The request to update each individual extension would be,

https://test.com/extension_updates.php?x=id%3Daaaaaaaaaaaaaaaaaaaaaaaaaaaaaaaa%26v%3D1.1

and

https://test.com/extension_updates.php?x=id%3Dbbbbbbbbbbbbbbbbbbbbbbbbbbbbbbbb%26v%3D0.4

Multiple extensions can be listed in a single request for each unique update URL. For the previous example, if a user has both of the extensions installed, then the two requests are merged into a single request:

https://test.com/extension_updates.php?x=id%3Daaaaaaaaaaaaaaaaaaaaaaaaaaaaaaaa%26v%3D1.1&x=id%3Dbbbbbbbbbbbbbbbbbbbbbbbbbbbbbbbb%26v%3D0.4

If the number of installed extensions using the same update URL is large enough that a GET request URL is too long (over 2000 characters or so), the update check issues additional GET requests as necessary.
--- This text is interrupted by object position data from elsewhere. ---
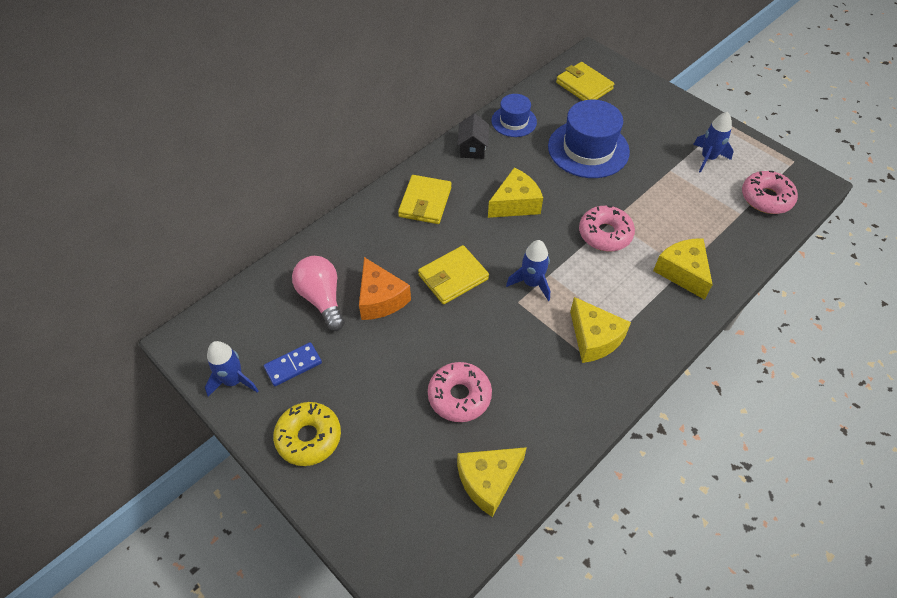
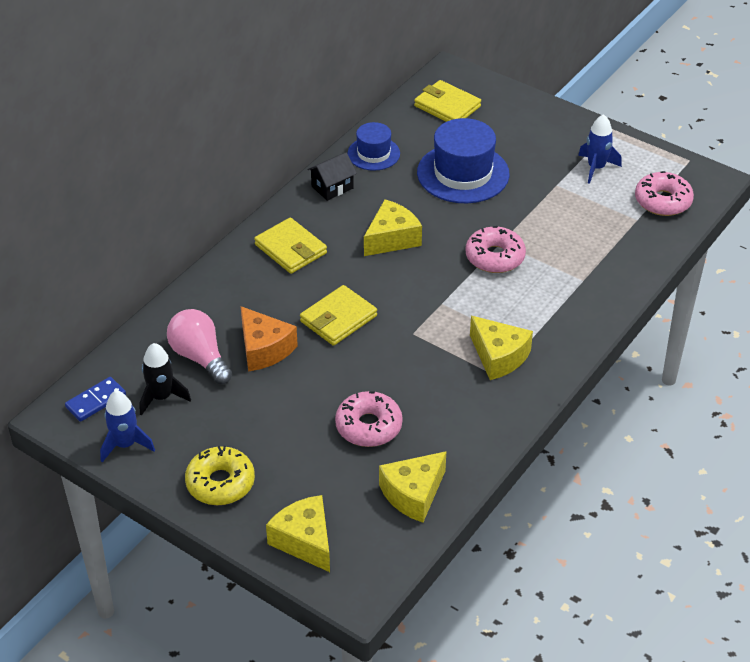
camera: 10 degrees left, 10 degrees down
blue domino [264,342,322,386] -> blue domino moved to [65,377,126,422]
yellow wallet [398,175,452,224] -> yellow wallet turned 45 degrees counterclockwise [254,218,327,274]
black house [457,114,489,159] -> black house turned 60 degrees clockwise [307,152,357,201]
blue rocket [506,240,550,301] -> none
yellow cheese [653,238,713,300] -> yellow cheese moved to [266,495,330,572]
none -> black rocket [139,343,191,416]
Advanced usage: minimum browser version

As more APIs are added to the extensions system, an updated version of an extension that will work only with newer versions of the browser may be released. While Google Chrome itself is autoupdated, it can take a few days before the majority of the user base has updated to any given new release. To ensure that a given update will apply only to Google Chrome versions at or higher than a specific version, add the "prodversionmin" attribute to the <app> element in the update response.

<?xml version='1.0' encoding='UTF-8'?>
<gupdate xmlns='http://www.google.com/update2/response' protocol='2.0'>
  <app appid='aaaaaaaaaaaaaaaaaaaaaaaaaaaaaaaa'>
    <updatecheck codebase='http://myhost.com/mytestextension/mte_v2.crx' version='2.0' prodversionmin='3.0.193.0'/>
  </app>
</gupdate>

This would ensure that users would auto update to version 2 only if they are running Google Chrome 3.0.193.0 or greater.